It’s Guest Post Friday! And today we’re thrilled to welcome one of the funniest writers I’ve come across in my 45 years of blogging and that’s the lovely Tarja from The Flying Chalupa. (No, her blog’s not about eating Mexican food on airplanes. Well, not usually.) Please be sure to go read her stuff because she’s truly one of the freshest, most original voices in all of Mommy writer land. Thanks, Tarja! — Wendi
Dear Mouthy Housewives,
I have four children, all in private school. Because of the economy, we’re looking to send just one of the kids to great public school next year. Both my husband and I agree about which kid to send (he does the best with change of all the kids), but I’m worried that he will see it as punitive and not fair. Is it unfair? Any advice on how to make it easier?
Dear Going Public,
As the President and CEO of four private companies with amazing future profit potential, I congratulate you on your decision to take one of them public! As evidenced by Google and eBay (let us ignore Enron, an obviously troubled child), taking a company public has so many benefits – the first being that you’ll have one less annual fundraising phone call to endure.

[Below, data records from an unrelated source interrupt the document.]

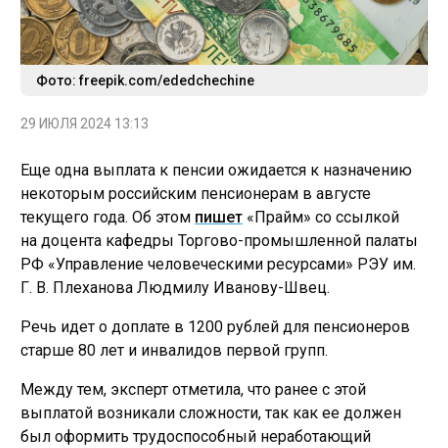
Фото: freepik.com/ededchechine
29 ИЮЛЯ 2024 13:13
Еще одна выплата к пенсии ожидается к назначению
некоторым российским пенсионерам в августе
текущего года. Об этом
пишет
«Прайм» со ссылкой
на доцента кафедры Торгово-промышленной палаты
РФ «Управление человеческими ресурсами» РЭУ им.
Г. В. Плеханова Людмилу Иванову-Швец.
Речь идет о доплате в 1200 рублей для пенсионеров
старше 80 лет и инвалидов первой групп.
Между тем, эксперт отметила, что ранее с этой
выплатой возникали сложности, так как ее должен
был оформить трудоспособный неработающий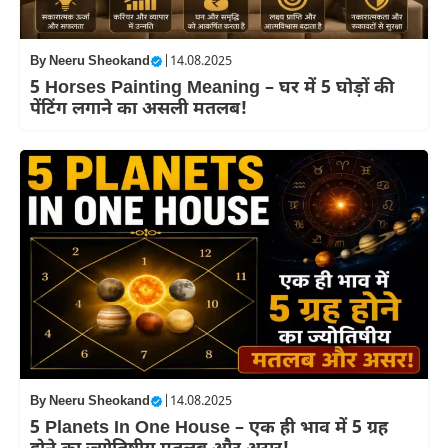
By
Neeru Sheokand
|
14.08.2025
5 Horses Painting Meaning – घर में 5 घोड़ों की
पेंटिंग लगाने का असली मतलब!
By
Neeru Sheokand
|
14.08.2025
5 Planets In One House – एक ही भाव में 5 ग्रह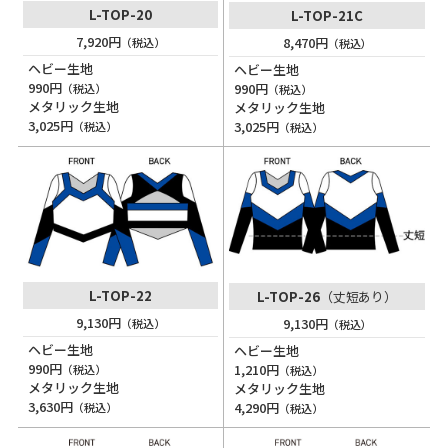
L-TOP-20
L-TOP-21C
7,920円
8,470円
（税込）
（税込）
ヘビー生地
ヘビー生地
990円
990円
（税込）
（税込）
メタリック生地
メタリック生地
3,025円
3,025円
（税込）
（税込）
L-TOP-22
L-TOP-26
（丈短あり）
9,130円
9,130円
（税込）
（税込）
ヘビー生地
ヘビー生地
990円
1,210円
（税込）
（税込）
メタリック生地
メタリック生地
3,630円
4,290円
（税込）
（税込）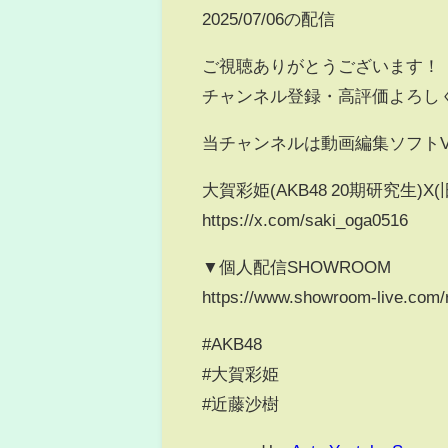
2025/07/06の配信
ご視聴ありがとうございます！
チャンネル登録・高評価よろし
当チャンネルは動画編集ソフトV
大賀彩姫(AKB48 20期研究生)X(旧T
https://x.com/saki_oga0516
▼個人配信SHOWROOM
https://www.showroom-live.com
#AKB48
#大賀彩姫
#近藤沙樹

And punitive? Unfair? I think not.
Your parental stock is going to SOAR when this kid is introduced to vending machines and high fructose corn syrup. And let us not forget the American ritual that is pep rallies and cheerleaders!
They’re short, yeah! They’re short, yeah!

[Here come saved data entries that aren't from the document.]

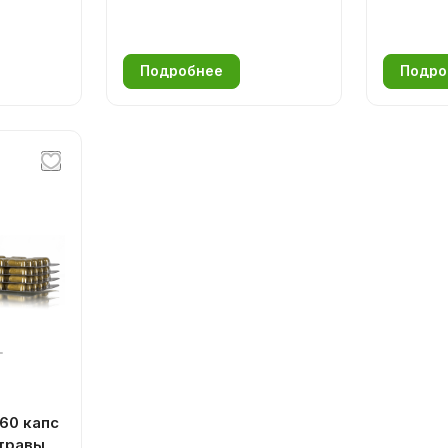
при сил
Подробнее
Подро
60 капс
травы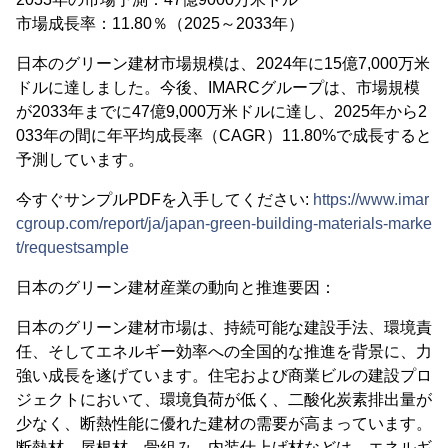
市場成長率：11.80％（2025～2033年）
日本のグリーン建材市場規模は、2024年に15億7,000万米
ドルに達しました。今後、IMARCグループは、市場規模
が2033年までに47億9,000万米ドルに達し、2025年から2
033年の間に年平均成長率（CAGR）11.80%で成長すると
予測しています。
今すぐサンプルPDFを入手してください:
https://www.imar
cgroup.com/report/ja/japan-green-building-materials-marke
t/requestsample
日本のグリーン建材産業の動向と推進要因：
日本のグリーン建材市場は、持続可能な建設手法、環境責
任、そしてエネルギー効率への全国的な推進を背景に、力
強い成長を遂げています。住宅および商業ビルの建設プロ
ジェクトにおいて、環境負荷が低く、二酸化炭素排出量が
少なく、断熱性能に優れた建材の需要が高まっています。
断熱材、屋根材、骨組み、内装仕上げ材などは、エネルギ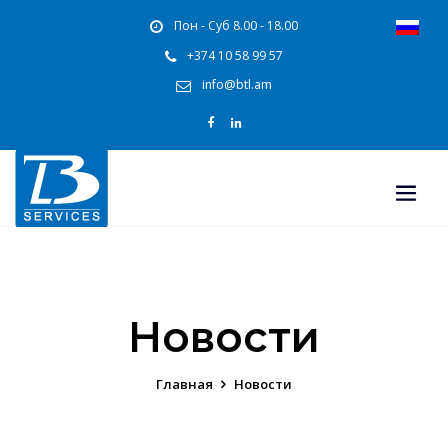
Пон - Суб 8.00 - 18.00
+374 10 58 99 57
info@btl.am
Новости
Главная
Новости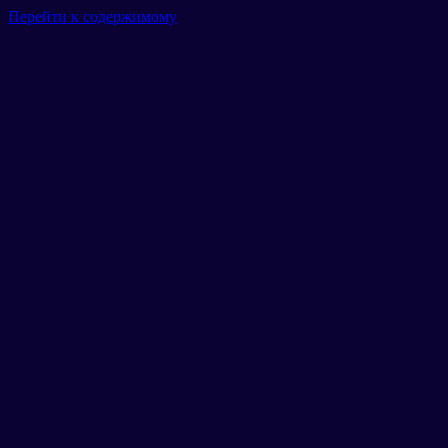
Перейти к содержимому
Главная
Гараж
Маршруты
Тарифы
Новости
Отзывы
Галерея
Контакты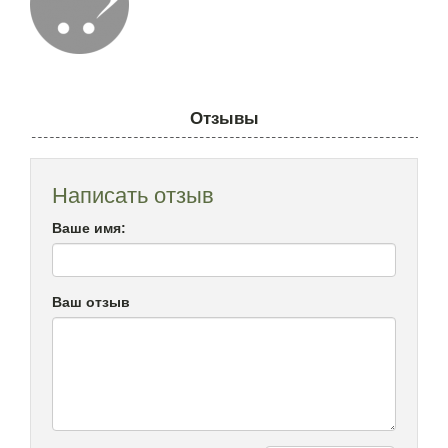
Отзывы
Написать отзыв
Ваше имя:
Ваш отзыв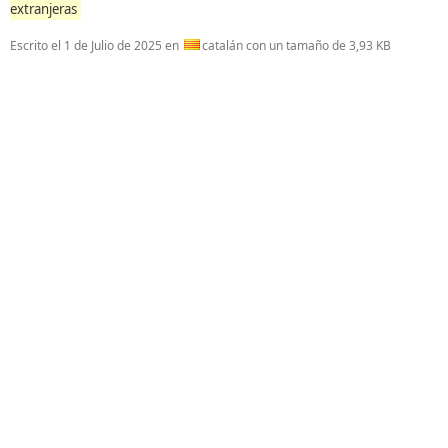
extranjeras
Escrito el
1 de Julio de 2025
en
catalán con un tamaño de 3,93 KB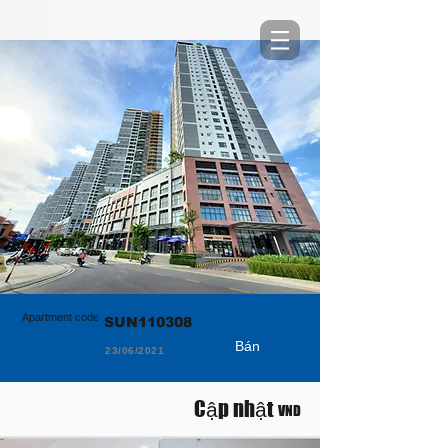
Apartment code
SUN110308
Bán
23/06/2021
Cập nhật
VND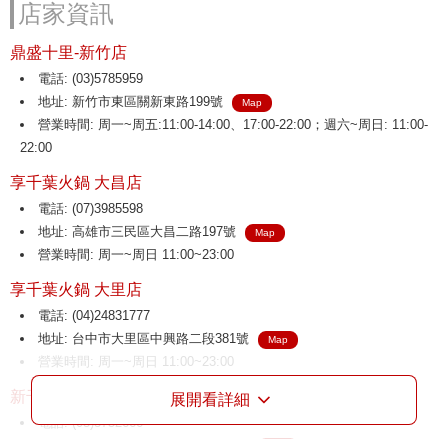
店家資訊
鼎盛十里-新竹店
電話: (03)5785959
地址: 新竹市東區關新東路199號
Map
營業時間: 周一~周五:11:00-14:00、17:00-22:00；週六~周日: 11:00-
22:00
享千葉火鍋 大昌店
電話: (07)3985598
地址: 高雄市三民區大昌二路197號
Map
營業時間: 周一~周日 11:00~23:00
享千葉火鍋 大里店
電話: (04)24831777
地址: 台中市大里區中興路二段381號
Map
營業時間: 周一~周日 11:00~23:00
新千葉火鍋 介壽店
展開看詳細
電話: (03)3752666
地址: 桃園市八德區介壽路二段136號
Map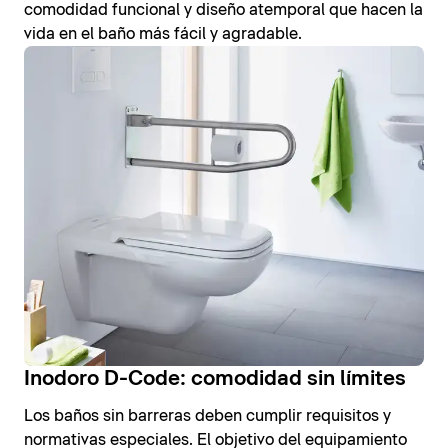
comodidad funcional y diseño atemporal que hacen la
vida en el baño más fácil y agradable.
Inodoro D-Code: comodidad sin límites
Los baños sin barreras deben cumplir requisitos y
normativas especiales. El objetivo del equipamiento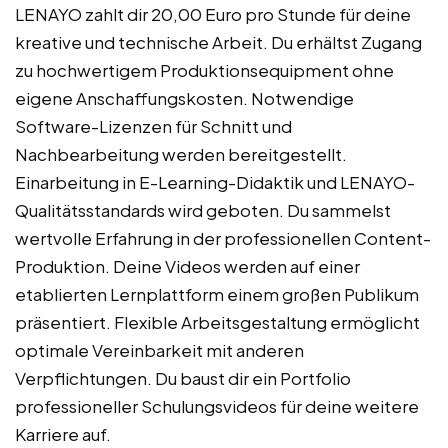
LENAYO zahlt dir 20,00 Euro pro Stunde für deine
kreative und technische Arbeit. Du erhältst Zugang
zu hochwertigem Produktionsequipment ohne
eigene Anschaffungskosten. Notwendige
Software-Lizenzen für Schnitt und
Nachbearbeitung werden bereitgestellt.
Einarbeitung in E-Learning-Didaktik und LENAYO-
Qualitätsstandards wird geboten. Du sammelst
wertvolle Erfahrung in der professionellen Content-
Produktion. Deine Videos werden auf einer
etablierten Lernplattform einem großen Publikum
präsentiert. Flexible Arbeitsgestaltung ermöglicht
optimale Vereinbarkeit mit anderen
Verpflichtungen. Du baust dir ein Portfolio
professioneller Schulungsvideos für deine weitere
Karriere auf.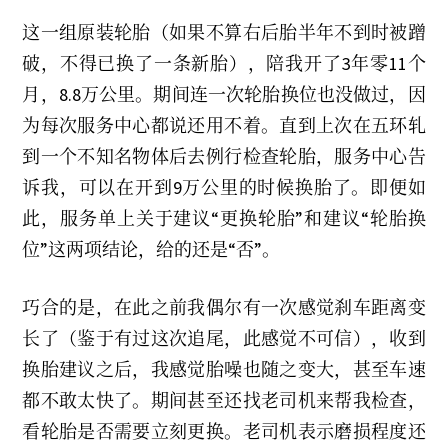
l
y
这一组原装轮胎（如果不算右后胎半年不到时被蹭
2
0
破，不得已换了一条新胎），陪我开了3年零11个
2
3
月，8.8万公里。期间连一次轮胎换位也没做过，因
为每次服务中心都说还用不着。直到上次在五环轧
到一个不知名物体后去例行检查轮胎，服务中心告
诉我，可以在开到9万公里的时候换胎了。即便如
此，服务单上关于建议“更换轮胎”和建议“轮胎换
位”这两项结论，给的还是“否”。
巧合的是，在此之前我偶尔有一次感觉刹车距离变
长了（鉴于有过这次追尾，此感觉不可信），收到
换胎建议之后，我感觉胎噪也随之变大，甚至车速
都不敢太快了。期间甚至还找老司机来帮我检查，
看轮胎是否需要立刻更换。老司机表示磨损程度还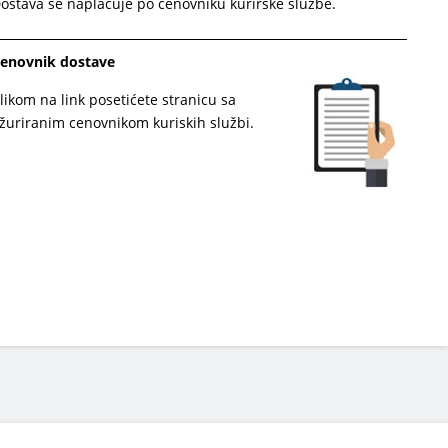
ostava se naplaćuje po cenovniku kurirske službe.
enovnik dostave
likom na link posetićete stranicu sa
žuriranim cenovnikom kuriskih službi.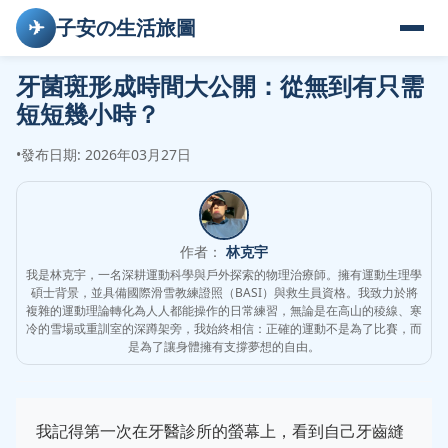
✈
子安の生活旅圖
牙菌斑形成時間大公開：從無到有只需
短短幾小時？
•
發布日期: 2026年03月27日
作者：
林克宇
我是林克宇，一名深耕運動科學與戶外探索的物理治療師。擁有運動生理學
碩士背景，並具備國際滑雪教練證照（BASI）與救生員資格。我致力於將
複雜的運動理論轉化為人人都能操作的日常練習，無論是在高山的稜線、寒
冷的雪場或重訓室的深蹲架旁，我始終相信：正確的運動不是為了比賽，而
是為了讓身體擁有支撐夢想的自由。
我記得第一次在牙醫診所的螢幕上，看到自己牙齒縫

You checkin’ out my bloomers?
GO! SHORT! SKIRTS!
Upon pick-up for the first day of school by the big yellow cheese wagon, that IPO will be jealously coveted by the other private companies, mark my words. And here’s where I’m going to blow your mind with an amazing suggestion – stay with me! – don’t send just one kid public. Send two public and two private – solidarity in numbers – or hell, send ’em all public.
I’ll let that sink in.
SEND THEM ALL PUBLIC.
You say that it’s a “great public school?” So why not save a bundle and prepare for the option of taking these four companies private again when they’re 18 and dying to go to Amherst College. (To which you’ll respond, of course, “But they’re the LORD JEFFS, don’t be absurd.”)
I know you’re worried about how your kids will handle the change, but they’re resilient. Hardy. Like cockroaches that never shut up. Or something. The kids will be fine. It’s adults that can’t handle change. I mean, look at me! I wrote this on papyrus using a quill and ink and sent this to the Mouthy Housewives via carrier pigeon.
The big question is: can you handle being a public mom?
True. The PTA won’t compare to the Friends of the Organic Garden Committee, but I, for one, see going public as a great investment for your shareholders.